Current medical screening techniques could be failing to catch nearly half of those who experience a heart attack, according to new research, suggesting many of the millions of heart attacks that happen each year could be prevented with improved methods.
In the US, heart attack risk is typically assessed according to a set of criteria such as an atherosclerotic cardiovascular disease (ASCVD) score, which measures factors linked to the development of cardiovascular disease. Patients are then monitored or treated if their scores exceed a certain threshold.
Researchers from the US and Canada gathered the health records of 465 people 65 years or younger who had been treated for their first heart attack between January 2020 and July 2025 at one of two US medical centers. The data included details such as medical history, blood pressure, and cholesterol levels.
Related: Is Melatonin Bad For Your Heart? An Expert Explains The New Findings.

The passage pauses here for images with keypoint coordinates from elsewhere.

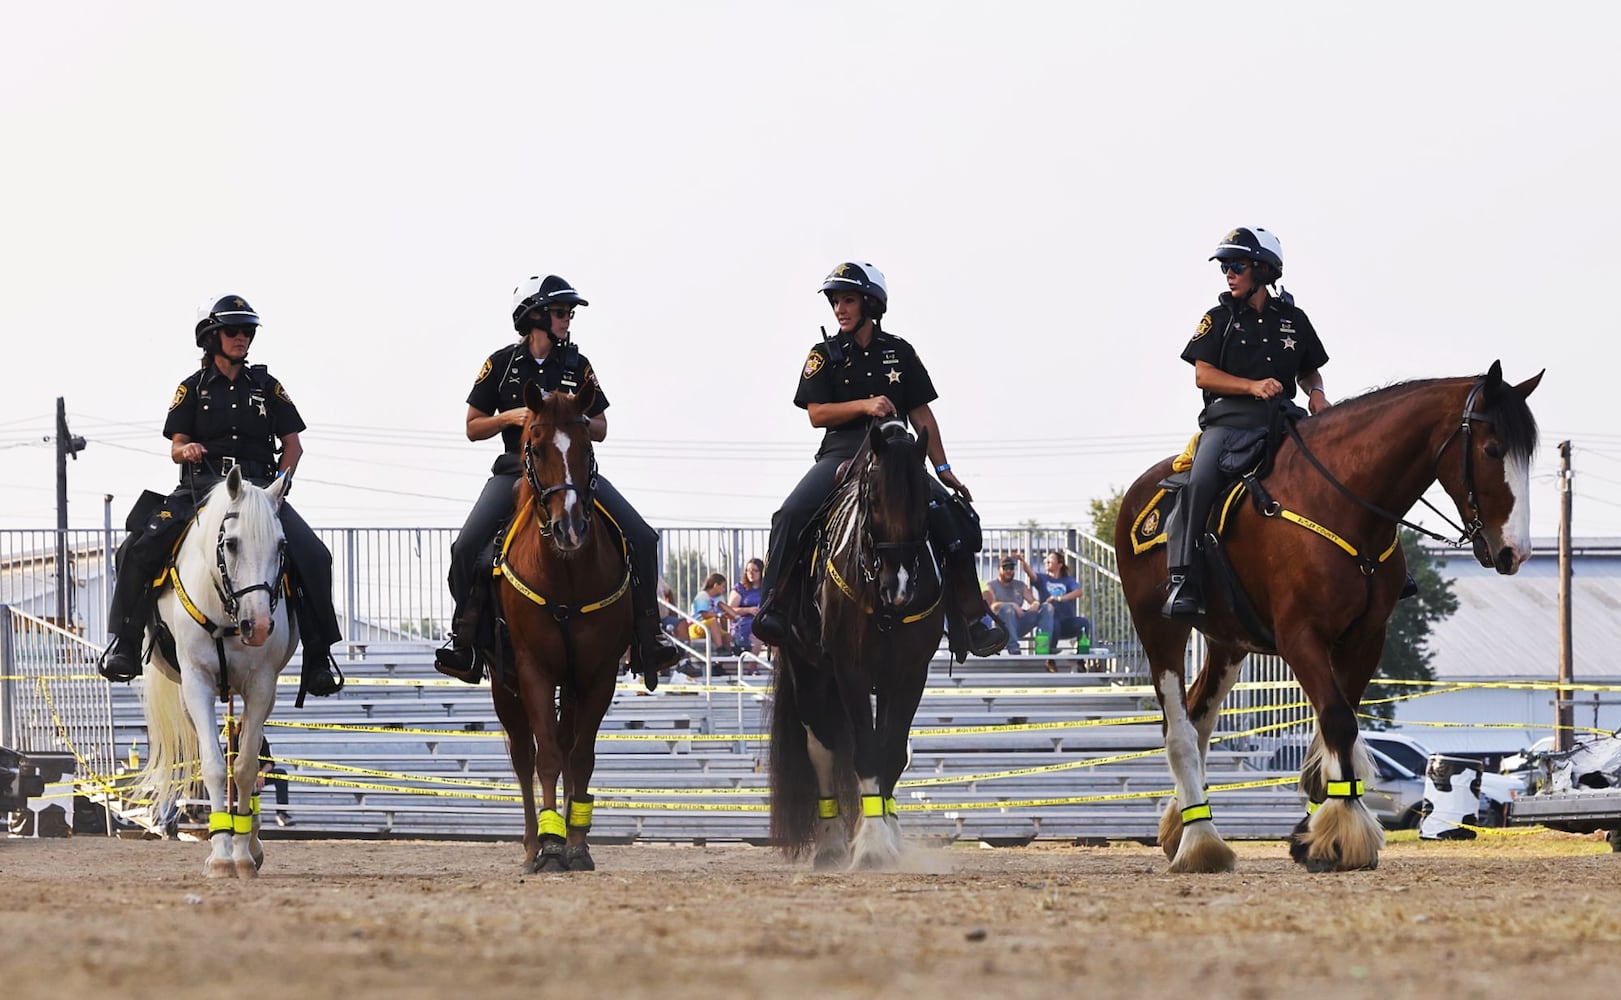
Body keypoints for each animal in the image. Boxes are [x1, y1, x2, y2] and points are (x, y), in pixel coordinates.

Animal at [134, 463, 296, 875]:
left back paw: (251, 843)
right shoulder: (197, 683)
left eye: (282, 546)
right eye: (232, 543)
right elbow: (212, 765)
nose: (258, 626)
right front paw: (221, 855)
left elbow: (247, 767)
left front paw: (242, 853)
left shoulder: (261, 685)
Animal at [486, 382, 632, 875]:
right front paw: (550, 848)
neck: (565, 573)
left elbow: (580, 757)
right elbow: (546, 756)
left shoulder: (598, 672)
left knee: (567, 746)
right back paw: (533, 844)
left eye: (587, 445)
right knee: (524, 756)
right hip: (505, 688)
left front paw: (577, 845)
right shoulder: (533, 668)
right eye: (535, 445)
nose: (570, 528)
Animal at [765, 418, 946, 868]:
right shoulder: (851, 670)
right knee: (823, 750)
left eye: (925, 502)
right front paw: (872, 845)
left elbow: (892, 752)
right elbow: (863, 752)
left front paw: (888, 834)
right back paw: (830, 843)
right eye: (874, 499)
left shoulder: (910, 672)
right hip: (809, 675)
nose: (899, 587)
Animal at [1115, 363, 1543, 868]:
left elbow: (1337, 725)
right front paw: (1343, 834)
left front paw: (1314, 831)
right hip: (1160, 630)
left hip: (1227, 642)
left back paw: (1182, 825)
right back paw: (1200, 841)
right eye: (1492, 449)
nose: (1515, 551)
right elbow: (1338, 720)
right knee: (1179, 730)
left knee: (1199, 720)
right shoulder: (1300, 636)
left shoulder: (1365, 638)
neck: (1341, 504)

Based on the team's analysis, two days before their heart attack, ASCVD scores would have categorized 45 percent of the patients at low or borderline risk levels. An alternative set of criteria, called a predicting risk of cardiovascular disease events (PREVENT) score, fared even worse: 61 percent of the patients would have been classified as low or borderline risk.
"Our research shows that population-based risk tools often fail to reflect the true risk for many individual patients," says Amir Ahmadi, a cardiologist at the Icahn School of Medicine at Mount Sinai in the US.
"If we had seen these patients just two days before their heart attack, nearly half would not have been recommended for further testing or preventive therapy guided by current risk estimate scores and guidelines."
The ASCVD score could be missing people who will soon experience a heart attack. (Mueller et al., JACC Adv., 2025)In the US, the ASCVD score is calculated during annual check-ups for those aged between 40 and 75. It determines the risk of a heart attack or stroke within the next 10 years based on contributing factors such as blood pressure, cholesterol, age, sex, and race.
Those identified as being at intermediate or high risk of a heart attack – high risk being a 20 percent or higher chance of an incident over the next decade – are typically put on preventative measures such as statins.
The researchers suggest that more needs to be done to better assess heart attack risk in groups without any symptoms – people who wouldn't have been flagged by these current tools – perhaps by actually testing for signs of atherosclerosis (the fatty plaques in the arteries that obstruct blood flow).
"When we look at heart attacks and trace them backwards, most heart attacks occur in patients in the low or intermediate risk groups," says Anna Mueller, an internal medicine resident at the Icahn School of Medicine at Mount Sinai.
"This study highlights that a lower risk score, along with not having classic heart attack symptoms like chest pain or shortness of breath, which is common, is no guarantee of safety on an individual level."
This research needs to be put in some context: the case histories of only a few hundred people were analyzed retrospectively, and PREVENT scores have shown promise in detecting heart attack risk in large groups of people, for example.
Nevertheless, those scores also seem to miss people who don't present with typical symptoms or risk factors, according to the researchers. If better, more personalized approaches can be found, heart disease can be spotted and prevented earlier.
"This study suggests that the current approach of relying on risk scores and symptoms as primary gatekeepers for prevention is not optimal," says Ahmadi.
The research has been published in the Journal of the American College of Cardiology: Advances.